If you miss a few payments, generally between three and six, your credit card provider will send you a default notice, giving you at least 14 days to pay the amount stated on the notice. Court action could be used to recover the debt, and if you fail to make the payment, your account will be “defaulted”, meaning you won’t be able to use your credit card anymore. It is possible that your provider may have already blocked spending on your account after the first couple of missed payments. A record of the default will also stay on your credit report for six years, making it harder to get any form of credit throughout this time.
A Direct Debit is when you give a company permission to take payments automatically from your bank account. It decides the amount, but you are free to cancel the arrangement. For example, you can set up a Direct Debit to pay off your credit card. This could be for the minimum amount due, a fixed sum, or the entire balance. Read more about Direct Debits in our guide.
Minimum eligibility criteria define the attributes the provider expects customers to have before offering them a product. It's designed to help customers understand if they should proceed with an application.
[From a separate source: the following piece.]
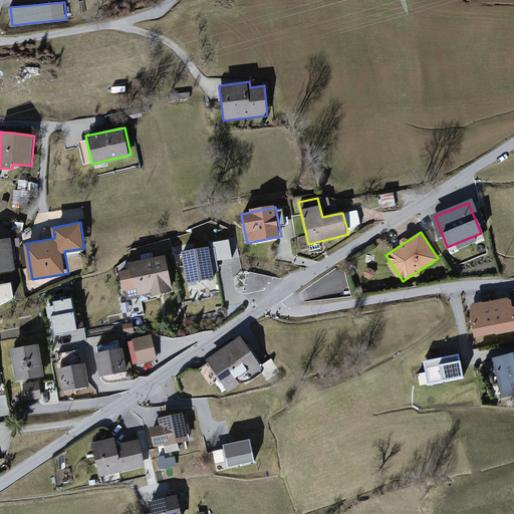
[(11,237),(0,239),(0,271),(16,269),(11,237)]
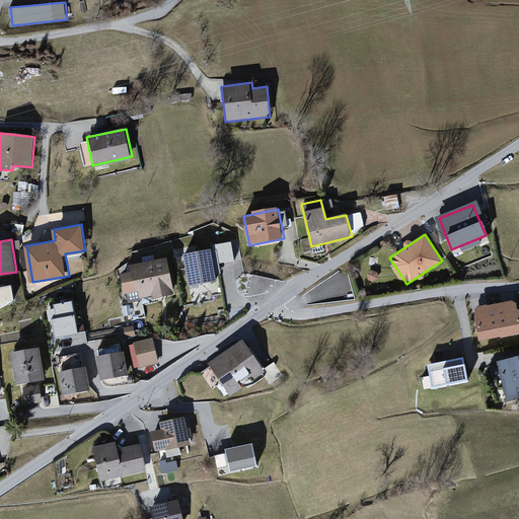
[(206,256),(177,261),(182,291),(214,286),(212,271),(227,269),(224,247),(205,250),(206,256)]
Meeting the minimum eligibility criteria is not a guarantee of approval. Eligibility criteria include factors such as age, salary and sometimes other details, depending on the product.
Interest-free credit cards allow you to either transfer a balance, make purchases or transfer cash to a current account without paying any interest on your balance for a set period. However, you must keep making at least the minimum monthly repayment during this time.
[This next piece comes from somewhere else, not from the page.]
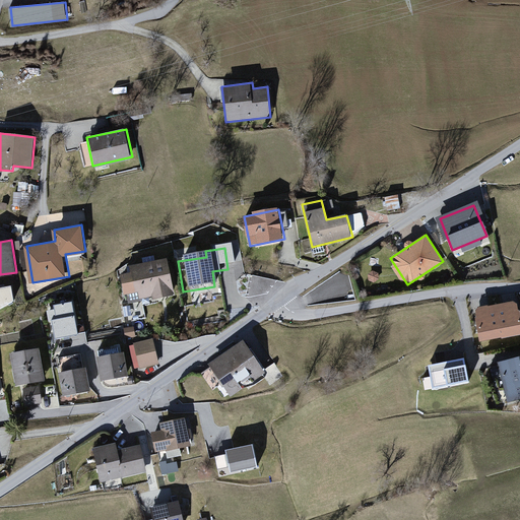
[(165,300),(157,265),(123,271),(125,278),(114,280),(119,308),(165,300)]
Once the 0% deal is over, you will be charged interest on any remaining debt at your standard APR. With balance transfers and money transfers, you will usually have to pay a transfer fee.
Credit card introductory offers include bonus reward points, extra cashback, 0% on balance transfers or 0% on purchases.
Introductory offers are used to attract new customers, but once they expire, they revert to the standard offer or rate. When this happens, you should check if you’re still getting the best deal or whether you need to switch to a different credit card.
Every credit card has a minimum monthly repayment amount set out in its rules, which you can find in the summary box.
The minimum payment is calculated by working out what interest you've built up over the past month and then adding a small percentage of your total balance. If you have a small overall balance, there might be a fixed sum instead - for example, £5.
As minimum monthly repayments are set at such low levels, it’s best to pay off more than this each month if you can. You’ll clear your debt faster and pay less interest too.